In ihrem zweiten Kreisliga-Jahr konsolidierte sich unsere 3. Mannschaft mit einem soliden fünften Platz und erwies sich einmal mehr als Sprungbrett für das ein oder andere Nachwuchstalent. Mit Florian Oehme (15) und David Schöne (13) hatten gleich zwei Jugendliche die Chance, sich in diesem Team, das ohne jeden Druck agieren konnte, ihre Sporen zu verdienen. Beide machten ihre Sache gut und erspielten sich Bilanzen, die Lust auf mehr machen. Mitgewirkt hat hieran auch „Käptn“ Claus Brusenbauch, der den Jungen aus seinem großen Erfahrungsschatz so manchen Ratschlag mitgeben konnte. Einziger Wermutstropfen im Gefüge der Dritten: In der Rückrunde musste häufig mit Ersatz gespielt werden, was Erfolg und Motivation ein wenig hemmte. Dies kann durch personelle Verstärkung in der kommenden Saison sicher vermieden werden.

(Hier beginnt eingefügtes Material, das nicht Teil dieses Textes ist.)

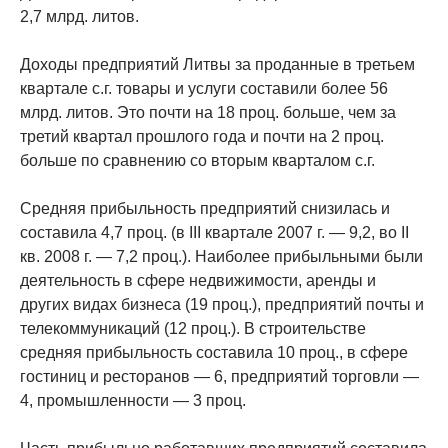
2,7 млрд. литов.
Доходы предприятий Литвы за проданные в третьем
квартале с.г. товары и услуги составили более 56
млрд. литов. Это почти на 18 проц. больше, чем за
третий квартал прошлого года и почти на 2 проц.
больше по сравнению со вторым кварталом с.г.
Средняя прибыльность предприятий снизилась и
составила 4,7 проц. (в III квартале 2007 г. — 9,2, во II
кв. 2008 г. — 7,2 проц.). Наиболее прибыльными были
деятельность в сфере недвижимости, аренды и
других видах бизнеса (19 проц.), предприятий почты и
телекоммуникаций (12 проц.). В строительстве
средняя прибыльность составила 10 проц., в сфере
гостиниц и ресторанов — 6, предприятий торговли —
4, промышленности — 3 проц.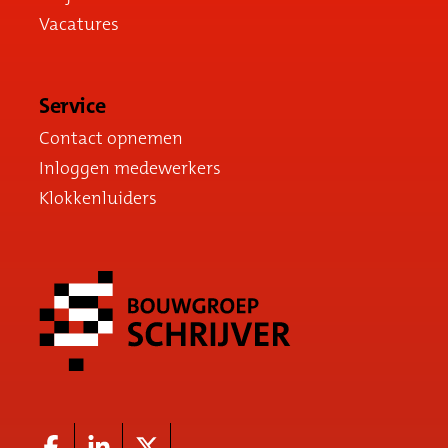
Vacatures
Service
Contact opnemen
Inloggen medewerkers
Klokkenluiders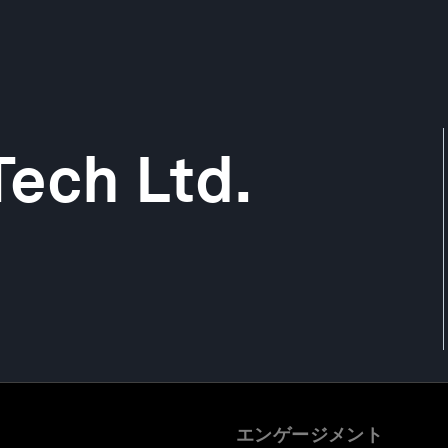
ech Ltd.
エンゲージメント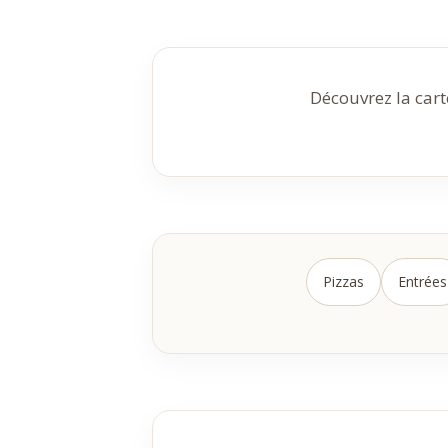
Découvrez la cart
Pizzas
Entrées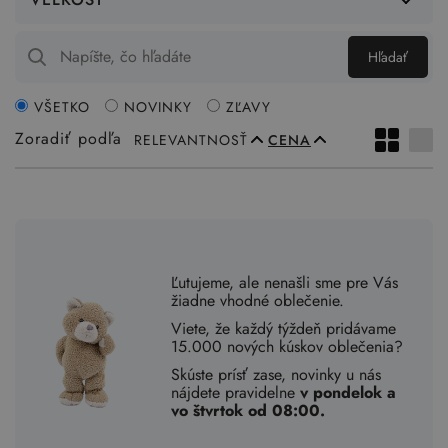
Hľadať
VŠETKO
NOVINKY
ZĽAVY
Zoradiť podľa
RELEVANTNOSŤ
CENA
Ľutujeme, ale nenašli sme pre Vás
žiadne vhodné oblečenie.
Viete, že každý týždeň pridávame
15.000 nových kúskov oblečenia?
Skúste prísť zase, novinky u nás
nájdete pravidelne
v pondelok a
vo štvrtok od 08:00.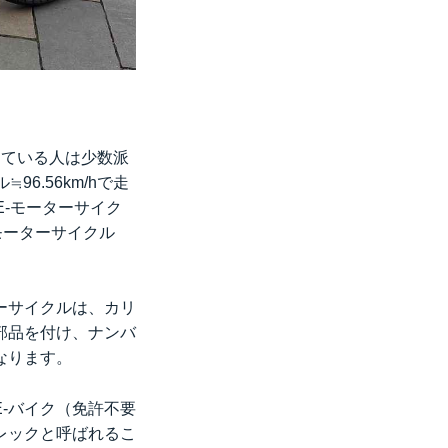
きている人は少数派
6.56km/hで走
E-モーターサイク
モーターサイクル
ーサイクルは、カリ
部品を付け、ナンバ
なります。
-バイク（免許不要
レックと呼ばれるこ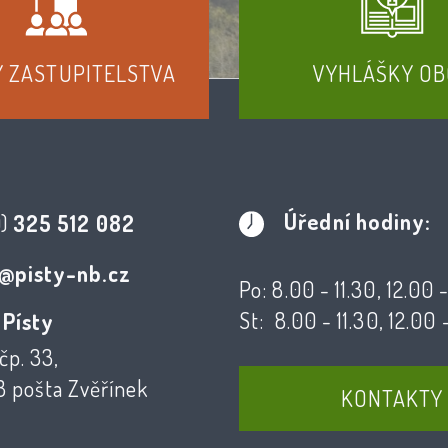
Y ZASTUPITELSTVA
VYHLÁŠKY OB
Úřední hodiny:
0)
325 512 082
@pisty-nb.cz
Po: 8.00 - 11.30, 12.00 
St: 8.00 - 11.30, 12.00 
 Písty
čp. 33,
3 pošta Zvěřínek
KONTAKTY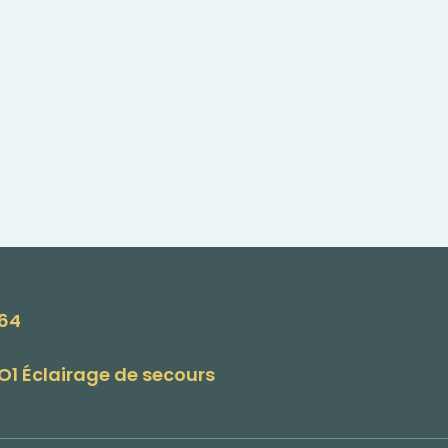
164
O1 Éclairage de secours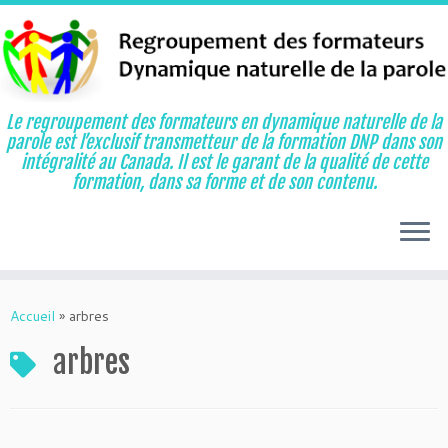
Le regroupement des formateurs en dynamique naturelle de la
parole est l’exclusif transmetteur de la formation DNP dans son
intégralité au Canada. Il est le garant de la qualité de cette
formation, dans sa forme et de son contenu.
Aller
au
Accueil
»
arbres
contenu
arbres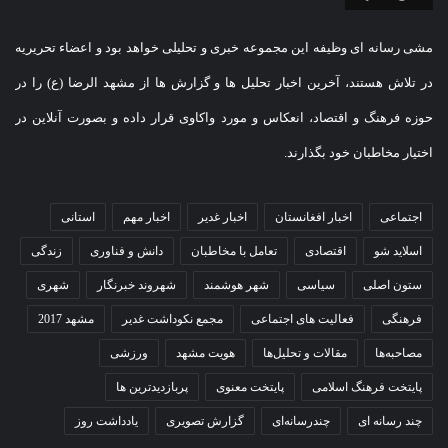
مشی رسانه ای وظیفه این مجموعه خبری و تحلیلی خواهد بود و اعضاء تحریریه
در تلاش هستند، آخرین اخبار تحلیل ها و گزارش ها از مشهد الرضا (ع) را در
حوزه فرهنگ و اقتصاد، انعکاس و مورد واکاوی قرار داده و بصورت آنلاین در
اختیار مخاطبان خود بگذارند.
اجتماعی
اخبار افغانستان
اخبار غدیر
اخبار مهم
استانی
اسلاید شو
اقتصادی
تعامل با مخاطبان
دانش و فناوری
زندگی
ستون اصلی
سیاسی
شهر هوشمند
شهروند خبرنگار
شهری
فرهنگی
فعالیت های اجتماعی
مجمع نکوداشت غدیر
مشهد 2017
مصاحبه‌ها
مقالات و تحلیل‌ها
هویت مشهد
ورزشی
پایتخت فرهنگ اسلامی
پایتخت معنوی
پربازدیدترین ها
چند رسانه ای
چندرسانه‌ای
گزارش تصویری
یادداشت روز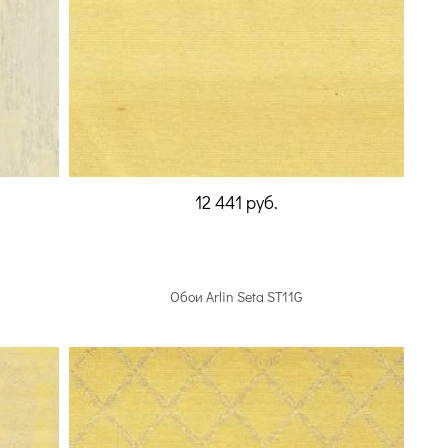
12 441
руб.
Обои Arlin Seta ST11G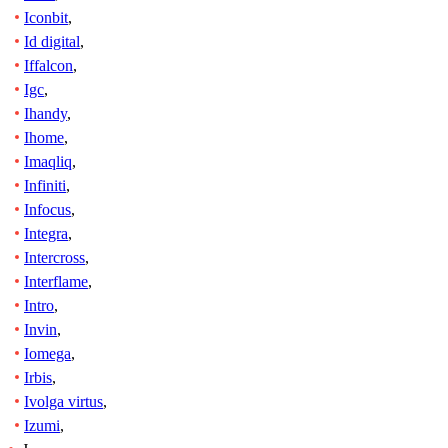
Iconbit
,
Id digital
,
Iffalcon
,
Igc
,
Ihandy
,
Ihome
,
Imaqliq
,
Infiniti
,
Infocus
,
Integra
,
Intercross
,
Interflame
,
Intro
,
Invin
,
Iomega
,
Irbis
,
Ivolga virtus
,
Izumi
,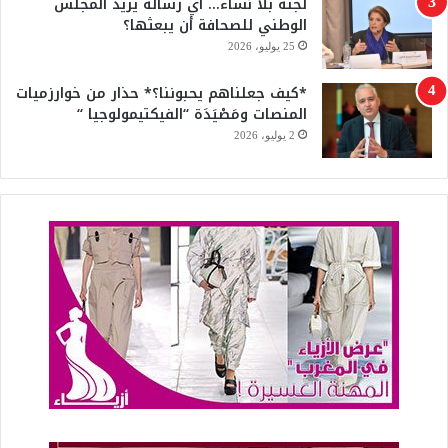
لجنة بلا نساء… أي رسالة يريد المجلس
الوطني للصحافة أن يبعثها؟
25 يوليو، 2026
*كيف جعلناهم يحبوننا؟* حذار من خوارزميات
المنصات ومَصْيَدَة “الفيكتيمولوجيا “
2 يوليو، 2026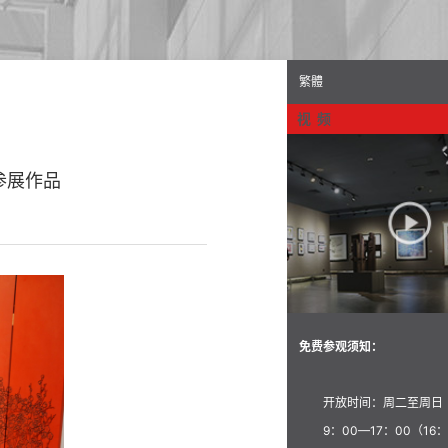
繁體
视 频
参展作品
免费参观须知：
开放时间：周二至周日
9：00—17：00（16：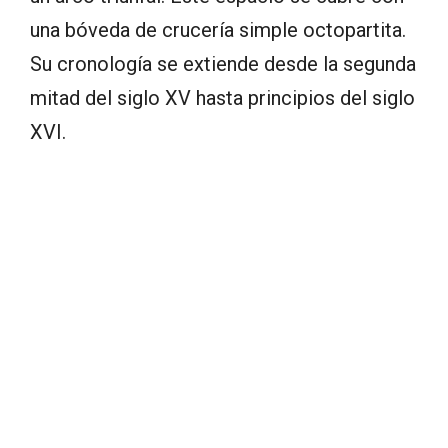
una bóveda de crucería simple octopartita.
Su cronología se extiende desde la segunda
mitad del siglo XV hasta principios del siglo
XVI.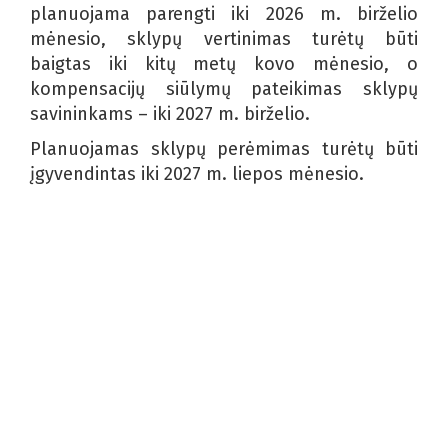
planuojama parengti iki 2026 m. birželio
mėnesio, sklypų vertinimas turėtų būti
baigtas iki kitų metų kovo mėnesio, o
kompensacijų siūlymų pateikimas sklypų
savininkams – iki 2027 m. birželio.
Planuojamas sklypų perėmimas turėtų būti
įgyvendintas iki 2027 m. liepos mėnesio.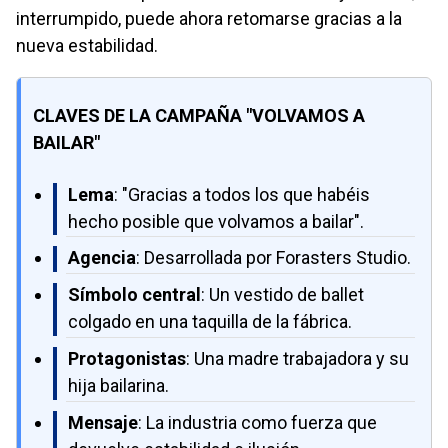
interrumpido, puede ahora retomarse gracias a la
nueva estabilidad.
CLAVES DE LA CAMPAÑA "VOLVAMOS A
BAILAR"
Lema
: "Gracias a todos los que habéis
hecho posible que volvamos a bailar".
Agencia
: Desarrollada por Forasters Studio.
Símbolo central
: Un vestido de ballet
colgado en una taquilla de la fábrica.
Protagonistas
: Una madre trabajadora y su
hija bailarina.
Mensaje
: La industria como fuerza que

Daher steht fest: Auch im nächsten Jahr wird unsere Dritte sich wohl kaum nach unten orientieren müssen.

4. Mannschaft

Bereits vor Saisonbeginn stand fest, dass es für die Vierte in der B-Klasse nur ein Ziel geben konnte. Und das hieß Aufstieg! Verstärkt durch die langjährigen Kreisliga-Akteure Jens Janz, Sascha Küssner (in der Rückrunde Peter Kaiser und Alex Smalskis) und Eric Stiene gelang es der Mannschaft von Mathias Bergmann nicht nur, sich Platz eins zu erobern, sondern dies auch ohne einen einzigen Punktverlust zu tun. 36:0 Punkte sprechen am Ende einer Saison eine deutliche Sprache und spiegeln die Dominanz der Mannschaft in der Liga wider. Noch mehr Zahlen gefällig? Insgesamt verloren die Spieler Kaiser, Smalskis, Janz, Küssner, Lauer, Stiene und Schley in der gesamten Saison gerade einmal sechs Einzel! „Ausschlaggebend war, dass die Hälfte unserer Spieler in der Klasse unterfordert war aber trotzdem konzentriert in jedes Spiel gegangen ist. Daher waren wir uns auch immer sicher, dass wir es schaffen“, fasst Mathias Bergmann den Erfolg seiner Mannschaft zusammen. Bemerkenswert: Aufgrund eines personellen Überangebotes in der Rückrunde setzte Bergmann selbst als Spieler mehrfach aus, begleitete sein Team als pflichtbewusster Mannschaftsführer aber dennoch zu jedem Spiel!

5. Mannschaft

Als nicht ganz so erfolgreich muss das Abschneiden unserer 5. Mannschaft in der B-Klasse bezeichnet werden. Wieder einmal litt das Team unter zahllosen Spielerausfällen, die eine konstante Leistung des Teams unmöglich machte. So reichte es am Ende nur zum vorletzten Platz. Bester Spieler der Fünften wurde Edmund Groh mit einer ordentlichen Bilanz im vorderen Paarkreuz. Wichtige Aufgabe der Abteilungsleitung wird es für kommende Saison sein, die Mannschaft personell zu stabilisieren und damit den leidgeprüften Mannschaftsführer Werner Schäfer zu entlasten. Das Potenzial für einen vorderen Platz ist in jedem Fall da!

6. Mannschaft

Für die Aufsteiger stand eine harte Saison in der C-Klasse an, die durch den langen Ausfall von Spitzenspieler Dieter Wagner zusätzlich erschwert wurde. Wagners Fehlen schwächte die Mannschaft gleich zweifach, da neben seiner Qualität als Einzelspieler auch das spielstarke Doppel Schneider/Wagner lange nicht gemeinsam agieren konnte. Die Konsequenz: Lediglich Platz acht in der Liga.